Sri Lanka's war widows pin hopes on new president

Ms Evin Selvy, who struggles to feed her family on her wages as a farm labourer, hopes the new government will improve life for her three daughters. Her husband was killed just before the separatist war ended in 2009.
Ms Evin Selvy, who struggles to feed her family on her wages as a farm labourer, hopes the new government will improve life for her three daughters. Her husband was killed just before the separatist war ended in 2009.PHOTO: AGENCE FRANCE-PRESSE

Dreams of better future riding on Sirisena's pledge of change, reconciliation

JAFFNA - Shunned, destitute and pushed into prostitution in some cases, Sri Lanka's Tamil widows have returned to northern Jaffna since the end of the separatist war, only to discover they are not welcome in their homeland.

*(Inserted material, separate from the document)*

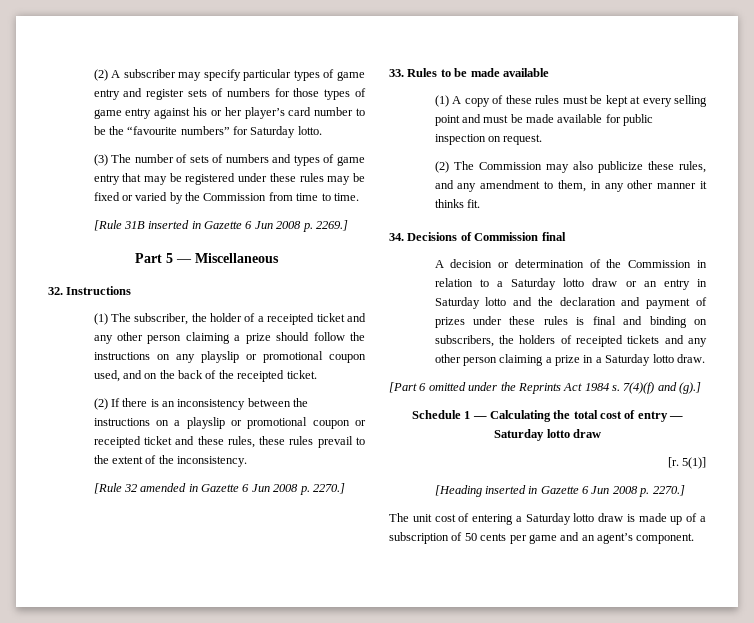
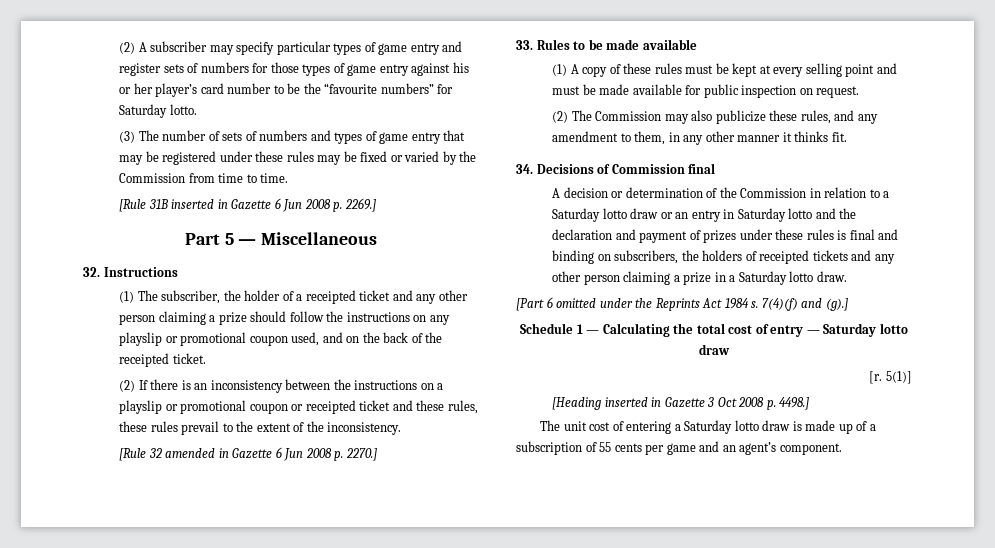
[582,485,685,497] 6 Jun 2008 p. 2270.] -> [707,397,810,410] 3 Oct 2008 p. 4498.]
[464,533,477,541] 50 -> [599,442,612,452] 55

Now, six years after the war ended, the women who fled the fighting in the thousands are pinning their hopes on the nation's new president for a better future for their families.

"Widows are despised in our society," said Ms Baskaran Jegathiswari, 50, fighting back tears at her home in Achchuveli village in Jaffna, the heartland of Sri Lanka's ethnic Tamil minority.

"People look down on us. They think we bring bad luck," said Ms Jegathiswari, who lost her husband to military shellfire just months before the war ended in 2009.

The women, whose husbands were killed or are still listed officially as missing, are closely watching President Maithripala Sirisena, who took office in January pledging reconciliation to "heal broken hearts and minds". Official figures show 27,000 widows heading households in Jaffna, where the conflict was centred, but local politicians say the figure is much higher.

"I can't think of rebuilding my life now," said widow Evin Selvy, who struggles to feed her family on wages of 500 rupees (S$5) a day as a farm labourer. "But I hope the new government will make it better for my three daughters."

Having taken refuge elsewhere in the north, Ms Selvy returned to Jaffna in 2009 to find her home and village destroyed in the fighting.

The 45-year-old had fled in 1990 with her husband, who was killed in the war's final months.

She and her daughters now live in a hut alongside their house, which has been partly rebuilt with funding from an Indian government project for war victims. But they cannot afford the remaining 200,000 rupees needed to finish it.

At least 100,000 people were killed in the war between 1983 and 2009, when the military finally crushed Tamil rebels fighting for a separate homeland for the ethnic minority.

Widows left behind say they feel vulnerable, with reports of physical abuse by members of their community. Others are ostracised, considered bad luck by the conservative Hindu society.

Many struggle to find jobs and cannot make ends meet, with some forced into prostitution, said social worker Dharshini Chandiran.

Several widows told Agence France-Presse that even family friends try to take advantage of their plight, seeking sex in return for financial or other assistance.

Well-meaning members of the Tamil community are also urging them to remarry for some security, said women's activist Mariarosa Sivarasa.

But some widows are being targeted by criminals to leave their villages and work as prostitutes in larger towns, said Ms Ananthi Sasitharan, 43, a member of the local Northern Provincial Council.

Despite the problems, Ms Sasitharan said she was optimistic that Mr Sirisena would take up their plight, with signs that his government is moving towards reconciliation. "He appears (to be) a simple person... I feel we can even call him directly to discuss any problem," Ms Sasitharan told AFP.

On Friday, Mr Sirisena ordered the dismissal of Parliament, clearing the way for a general election expected to be held in August, in a bid to strengthen his party's numbers and bolster his mandate for reform. The government has started returning some land throughout the north to families whose property was seized by the military during the war.

The President has also pledged a domestic inquiry into allegations made by a United Nations panel of atrocities committed in the fighting, including the killing of thousands of civilians and sexual violence by soldiers. But widows and the wider Tamil community argue there is still a long way to go, including meeting a key demand to remove large concentrations of troops still stationed in the north.

"We think the new president wants to change things," Ms Sivarasa said.